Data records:

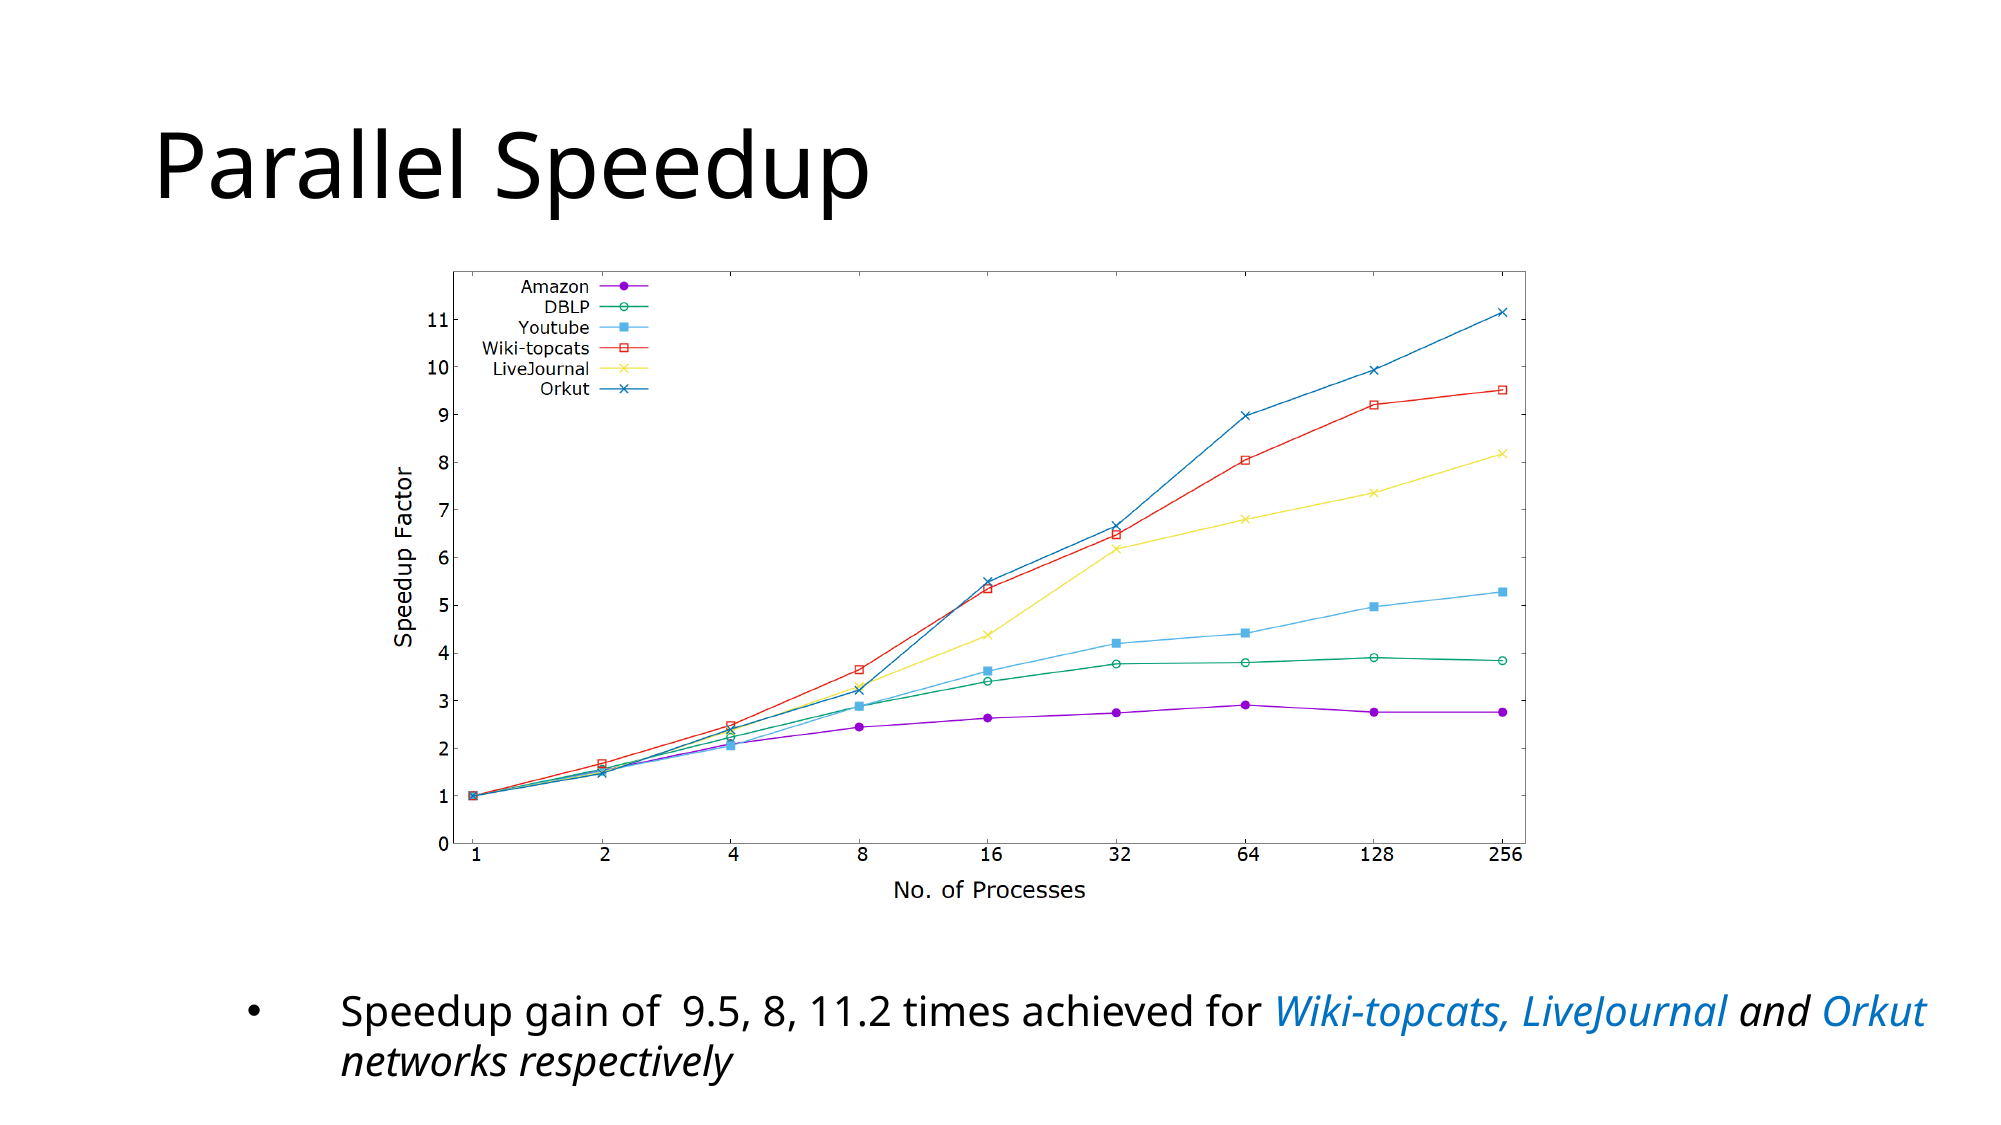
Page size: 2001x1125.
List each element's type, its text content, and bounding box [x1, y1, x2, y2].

picture [363, 230, 1597, 925]
title Parallel Speedup [137, 59, 1863, 278]
text_box Speedup gain of 9.5, 8, 11.2 times achieved for Wiki-topcats, LiveJournal and Orkut networks respectively [238, 976, 1940, 1094]
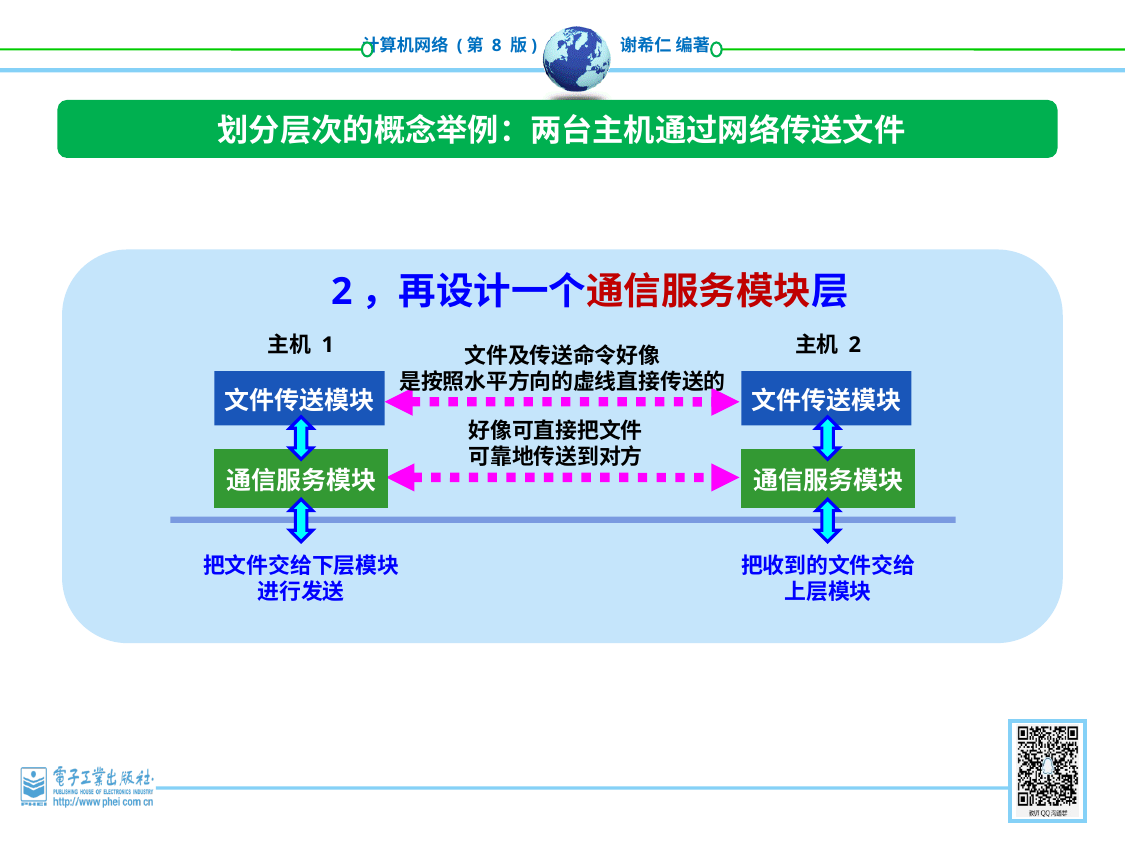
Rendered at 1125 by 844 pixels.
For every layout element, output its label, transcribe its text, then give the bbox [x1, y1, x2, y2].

text_box [741, 422, 821, 426]
text_box [59, 247, 1065, 646]
text_box 2，再设计一个通信服务模块层 [297, 259, 883, 320]
text_box [816, 499, 840, 542]
text_box 把收到的文件交给 上层模块 [726, 544, 931, 612]
text_box 文件传送模块 [736, 377, 917, 422]
text_box 好像可直接把文件 可靠地传送到对方 [453, 409, 658, 477]
text_box [214, 422, 294, 426]
picture [17, 764, 156, 809]
text_box 文件及传送命令好像 是按照水平方向的虚线直接传送的 [384, 334, 741, 402]
text_box [289, 416, 313, 460]
text_box [308, 422, 385, 426]
text_box 主机 1 [253, 323, 349, 365]
text_box 文件传送模块 [209, 377, 390, 422]
list 划分层次的概念举例：两台主机通过网络传送文件 [153, 99, 970, 158]
text_box [216, 451, 297, 457]
text_box [214, 371, 384, 377]
text_box [834, 422, 912, 426]
text_box 主机 2 [780, 323, 877, 365]
picture [540, 24, 612, 99]
text_box [392, 471, 399, 484]
text_box 通信服务模块 [211, 457, 392, 503]
text_box [725, 471, 738, 484]
text_box [816, 416, 840, 460]
text_box 通信服务模块 [738, 457, 918, 503]
text_box [289, 499, 313, 542]
text_box [831, 451, 914, 457]
text_box 把文件交给下层模块 进行发送 [188, 544, 414, 612]
text_box [727, 402, 740, 409]
picture [1016, 724, 1079, 817]
text_box [305, 451, 387, 457]
text_box [385, 402, 398, 408]
text_box [743, 451, 824, 457]
text_box [741, 371, 912, 377]
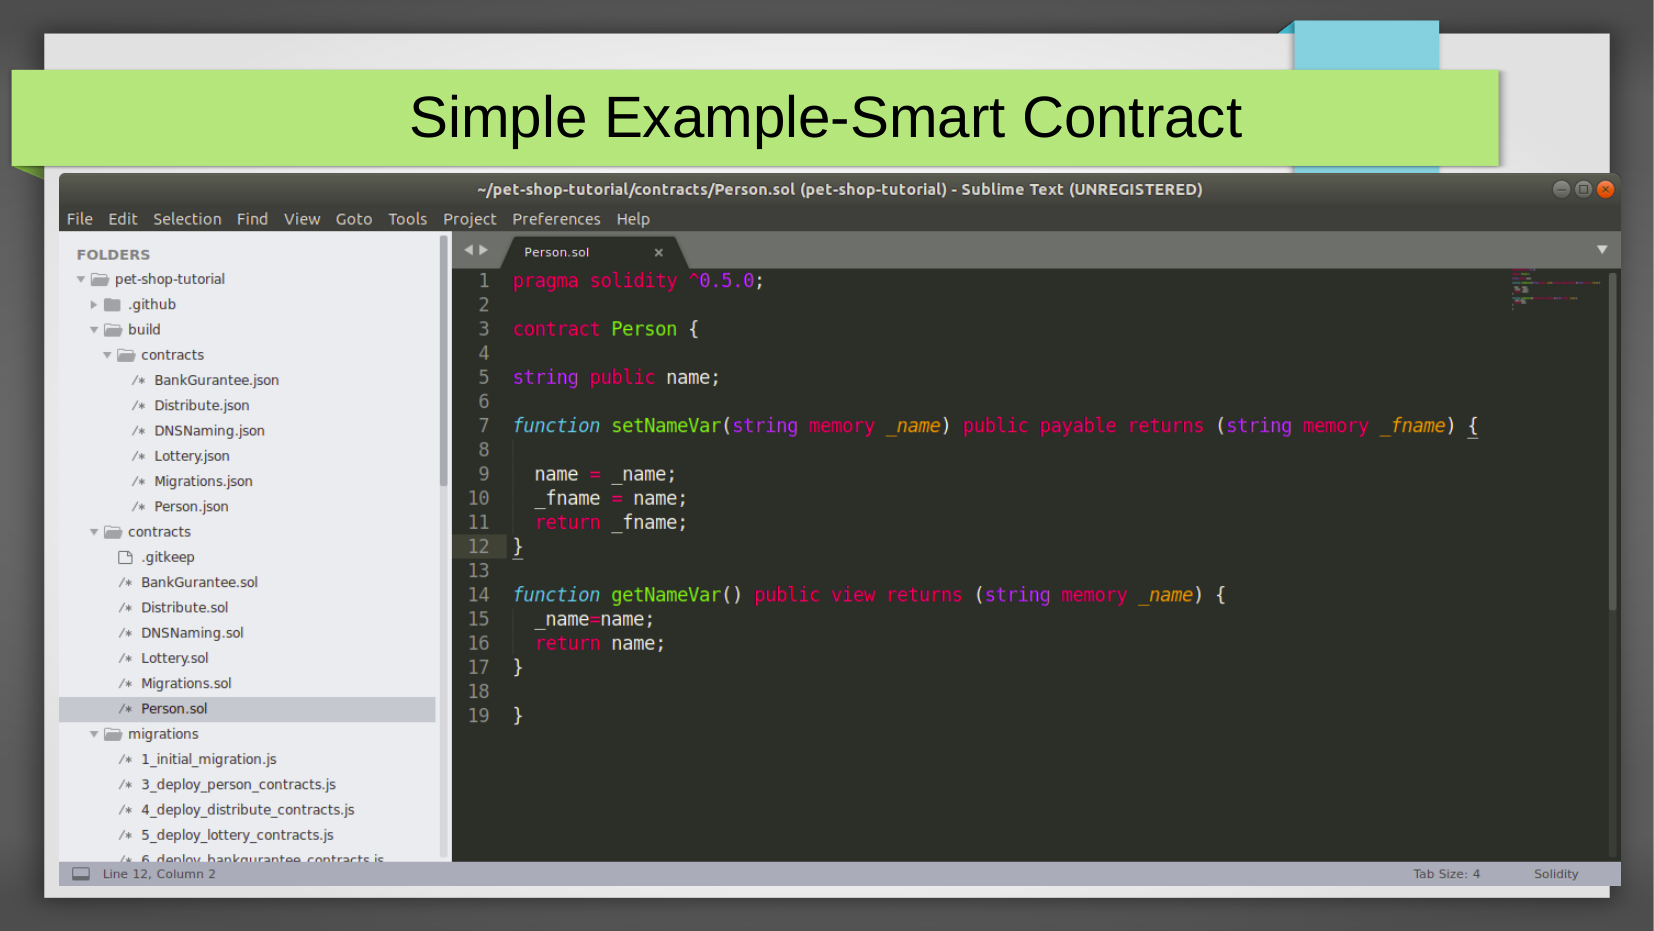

*REQUIRED ACTION:*
Print again, word for word, every line from the line with "List each element's" to the final line of the records, inclusive; skip the pictures.

*ANSWER SECTION:*
List each element's type, its text content, and bounding box [x1, y1, x2, y2].

picture [363, 230, 1597, 925]
title Parallel Speedup [137, 59, 1863, 278]
text_box Speedup gain of 9.5, 8, 11.2 times achieved for Wiki-topcats, LiveJournal and Orkut networks respectively [238, 976, 1940, 1094]
Rendered at 1125 by 844 pixels.
For every layout element, output its label, transcribe its text, then give the bbox [x1, y1, x2, y2].

text_box [741, 422, 821, 426]
text_box [59, 247, 1065, 646]
text_box 2，再设计一个通信服务模块层 [297, 259, 883, 320]
text_box [816, 499, 840, 542]
text_box 把收到的文件交给 上层模块 [726, 544, 931, 612]
text_box 文件传送模块 [736, 377, 917, 422]
text_box 好像可直接把文件 可靠地传送到对方 [453, 409, 658, 477]
text_box [214, 422, 294, 426]
picture [17, 764, 156, 809]
text_box 文件及传送命令好像 是按照水平方向的虚线直接传送的 [384, 334, 741, 402]
text_box [289, 416, 313, 460]
text_box [308, 422, 385, 426]
text_box 主机 1 [253, 323, 349, 365]
text_box 文件传送模块 [209, 377, 390, 422]
list 划分层次的概念举例：两台主机通过网络传送文件 [153, 99, 970, 158]
text_box [216, 451, 297, 457]
text_box [214, 371, 384, 377]
text_box [834, 422, 912, 426]
text_box 主机 2 [780, 323, 877, 365]
picture [540, 24, 612, 99]
text_box [392, 471, 399, 484]
text_box 通信服务模块 [211, 457, 392, 503]
text_box [725, 471, 738, 484]
text_box [816, 416, 840, 460]
text_box 通信服务模块 [738, 457, 918, 503]
text_box [289, 499, 313, 542]
text_box [831, 451, 914, 457]
text_box 把文件交给下层模块 进行发送 [188, 544, 414, 612]
text_box [727, 402, 740, 409]
picture [1016, 724, 1079, 817]
text_box [305, 451, 387, 457]
text_box [385, 402, 398, 408]
text_box [743, 451, 824, 457]
text_box [741, 371, 912, 377]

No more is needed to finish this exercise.